I am starting a new t shirt business, I can create vinyl images and transfer them to shirts but i'm looking into creating detailed images which seems very difficult to do with vinyl. I was planning on printing images from my epson printer onto transfer paper but i'm debating if I should use regular printer ink or convert my printer to be able to use sublimation ink, can someone tell me the pros and cons? Also, I've heard jetpro softstretch transfer paper is the best to use? Is this still true, and can I use that with sublimation dye?


----------



## Creative Pile (May 5, 2012)

Hi vvanessarios21,
What type of t-shirt business? If you are planning on selling t-shirts or printing for people I would learn how to screen print with ink and screens. The look and feel of heat transfers are not as nice as screen printed artwork. In my opinion, I wouldn't want to buy a heat transfer tee because the way it feels and looks on the tee.

It would be great to have the heat transfer as a cheaper option in case the customer needs small quantities, but the pro way to do it is to print with ink and screen. You can get detailed artwork printed by increasing the mesh count of the screen. The more mesh holes the smaller they are and the more small details it can print. Think of it as pixels. The more pixels the more detail.

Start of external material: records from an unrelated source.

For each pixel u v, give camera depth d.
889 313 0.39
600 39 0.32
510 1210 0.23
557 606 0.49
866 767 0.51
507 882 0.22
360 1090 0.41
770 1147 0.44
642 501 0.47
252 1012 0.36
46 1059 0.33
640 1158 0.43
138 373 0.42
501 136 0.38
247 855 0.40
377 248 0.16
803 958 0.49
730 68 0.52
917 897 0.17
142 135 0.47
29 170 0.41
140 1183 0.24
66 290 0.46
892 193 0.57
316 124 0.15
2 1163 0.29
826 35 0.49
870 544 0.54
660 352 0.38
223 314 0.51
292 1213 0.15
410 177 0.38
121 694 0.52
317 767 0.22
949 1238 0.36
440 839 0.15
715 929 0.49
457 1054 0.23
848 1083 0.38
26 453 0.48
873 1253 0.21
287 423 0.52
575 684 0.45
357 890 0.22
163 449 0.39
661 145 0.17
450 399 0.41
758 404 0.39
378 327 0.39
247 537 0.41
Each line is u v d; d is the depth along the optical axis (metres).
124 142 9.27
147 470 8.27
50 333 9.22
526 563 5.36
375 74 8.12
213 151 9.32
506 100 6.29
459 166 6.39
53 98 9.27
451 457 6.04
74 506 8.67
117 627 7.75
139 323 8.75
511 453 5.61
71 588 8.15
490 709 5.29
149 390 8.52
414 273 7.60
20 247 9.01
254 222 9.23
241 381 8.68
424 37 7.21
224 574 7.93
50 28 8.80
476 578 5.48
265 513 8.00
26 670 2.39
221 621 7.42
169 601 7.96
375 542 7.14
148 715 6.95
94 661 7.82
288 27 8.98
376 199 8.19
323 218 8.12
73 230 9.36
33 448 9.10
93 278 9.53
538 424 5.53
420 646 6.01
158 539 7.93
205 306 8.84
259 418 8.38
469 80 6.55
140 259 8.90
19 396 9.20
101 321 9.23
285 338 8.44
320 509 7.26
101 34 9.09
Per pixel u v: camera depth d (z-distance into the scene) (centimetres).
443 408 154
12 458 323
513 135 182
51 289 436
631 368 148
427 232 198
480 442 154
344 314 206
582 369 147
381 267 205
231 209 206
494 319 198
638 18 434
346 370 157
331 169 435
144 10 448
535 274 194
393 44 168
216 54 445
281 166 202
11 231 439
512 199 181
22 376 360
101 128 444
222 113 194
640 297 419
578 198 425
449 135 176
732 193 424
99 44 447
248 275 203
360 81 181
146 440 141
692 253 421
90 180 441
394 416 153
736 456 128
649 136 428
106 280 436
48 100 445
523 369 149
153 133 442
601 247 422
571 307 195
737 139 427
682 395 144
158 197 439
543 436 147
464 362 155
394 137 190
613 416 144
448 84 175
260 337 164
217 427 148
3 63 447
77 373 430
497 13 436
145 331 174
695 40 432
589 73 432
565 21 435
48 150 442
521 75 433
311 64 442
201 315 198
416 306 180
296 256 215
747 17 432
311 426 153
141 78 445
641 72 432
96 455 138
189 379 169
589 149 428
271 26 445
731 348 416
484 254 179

Good luck on your business venture!


----------



## GTP30 (Dec 18, 2015)

vanessarios21 said:


> I am starting a new t shirt business, I can create vinyl images and transfer them to shirts but i'm looking into creating detailed images which seems very difficult to do with vinyl. I was planning on printing images from my epson printer onto transfer paper but i'm debating if I should use regular printer ink or convert my printer to be able to use sublimation ink, can someone tell me the pros and cons? Also, I've heard jetpro softstretch transfer paper is the best to use? Is this still true, and can I use that with sublimation dye?


Jet Pro Soft Stretch is good but can only be used for light garments and you need to use pigment inks with JPSS which your Epson most likely already uses in Durabrite ink. If your printer does use Durabrite inks you can purchase a sample pack of JPSS and test it out, see if it has the look and feel you are comfortable selling.

I personally do screen printing, I use JPSS, heat transfer vinyl, custom plastisol transfers as well as stock transfers. Each method has a time or order where it is the right choice. Starting out with JPSS is maybe the cheapest way to go.


----------



## john221us (Nov 29, 2015)

Sublimation only works on Polyester (at least 80% or better) and needs to be white/light colored, so it is limited what you can print with sublimation, but the results are great. No hand at all, as the dye goes into the fabric.


----------